** Source records follows **
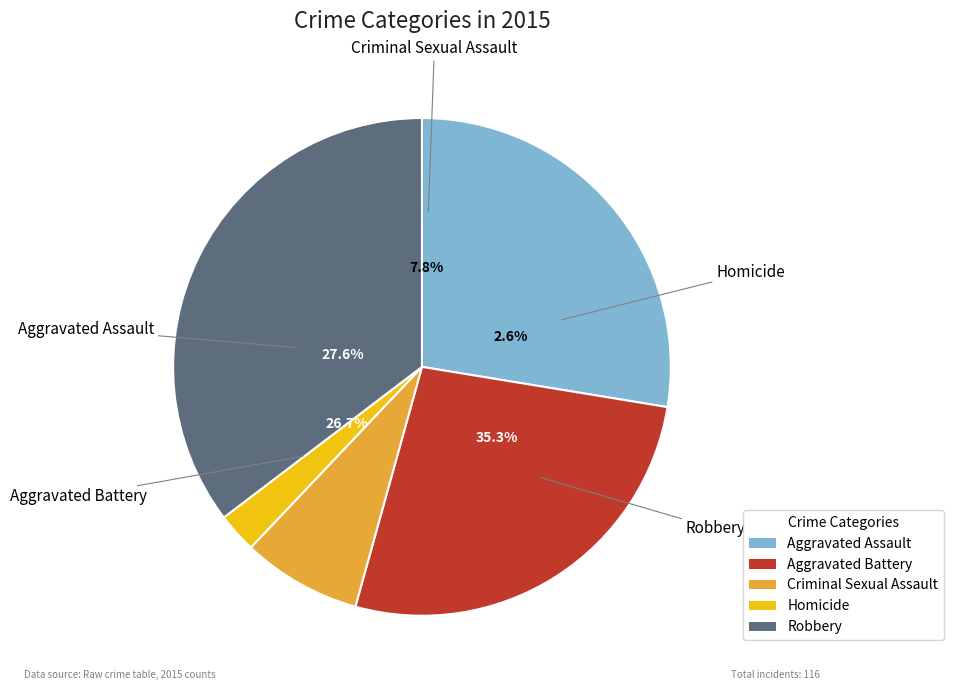

Between Homicide and Robbery, which is larger?

Robbery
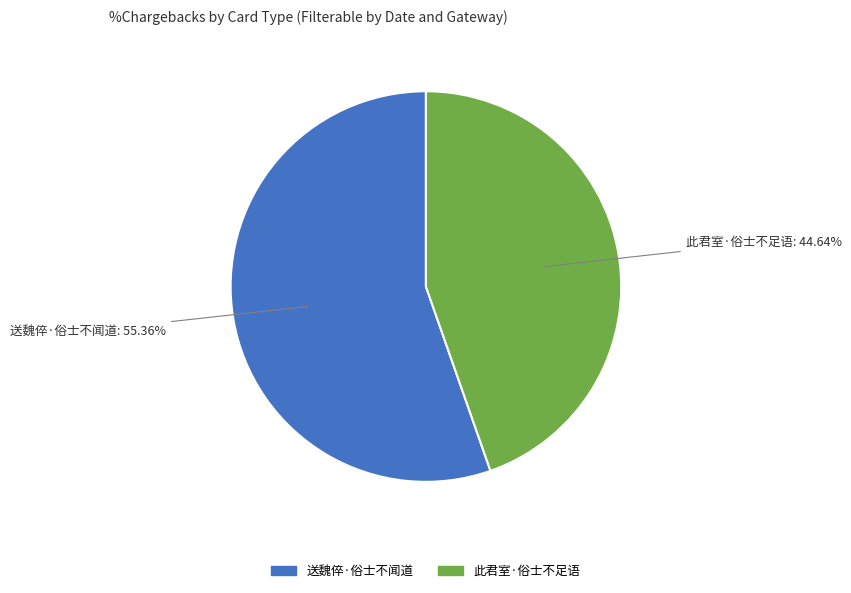

Combined, what portion of the pie is 此君室·俗士不足语 and 送魏倅·俗士不闻道?

100.0%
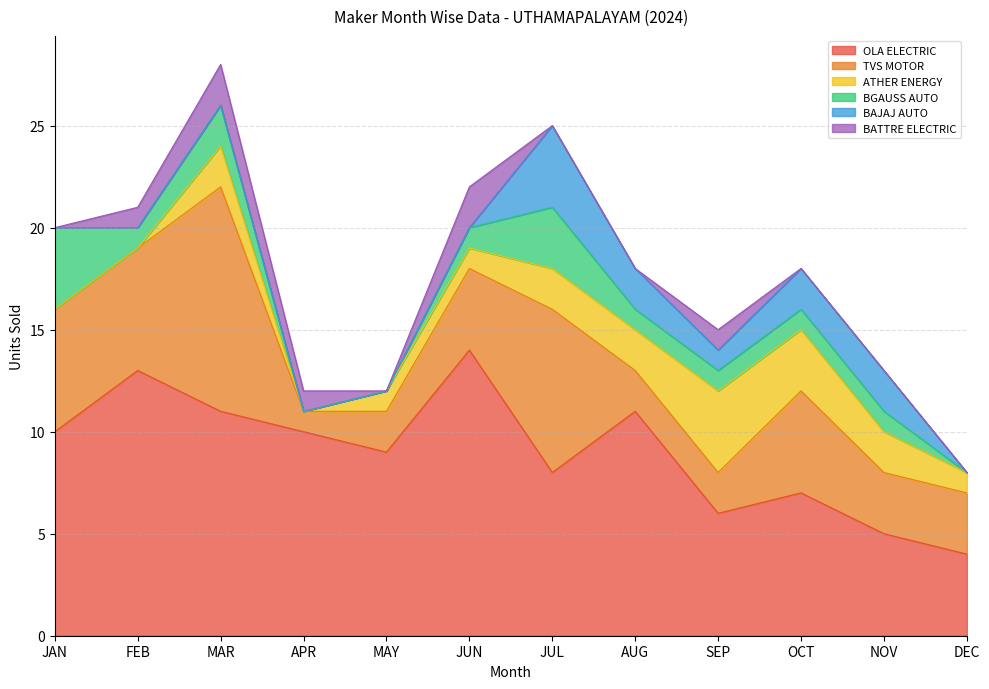

What are all the series names shown in the legend?

OLA ELECTRIC, TVS MOTOR, ATHER ENERGY, BGAUSS AUTO, BAJAJ AUTO, BATTRE ELECTRIC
** End of Source records **
What is required:
Rewrite all of the rows above, swapping "legend" for "key" and keeping everything else the same. Leave the pictures out.

Written response:
Between Homicide and Robbery, which is larger?

Robbery

Combined, what portion of the pie is 此君室·俗士不足语 and 送魏倅·俗士不闻道?

100.0%

What are all the series names shown in the key?

OLA ELECTRIC, TVS MOTOR, ATHER ENERGY, BGAUSS AUTO, BAJAJ AUTO, BATTRE ELECTRIC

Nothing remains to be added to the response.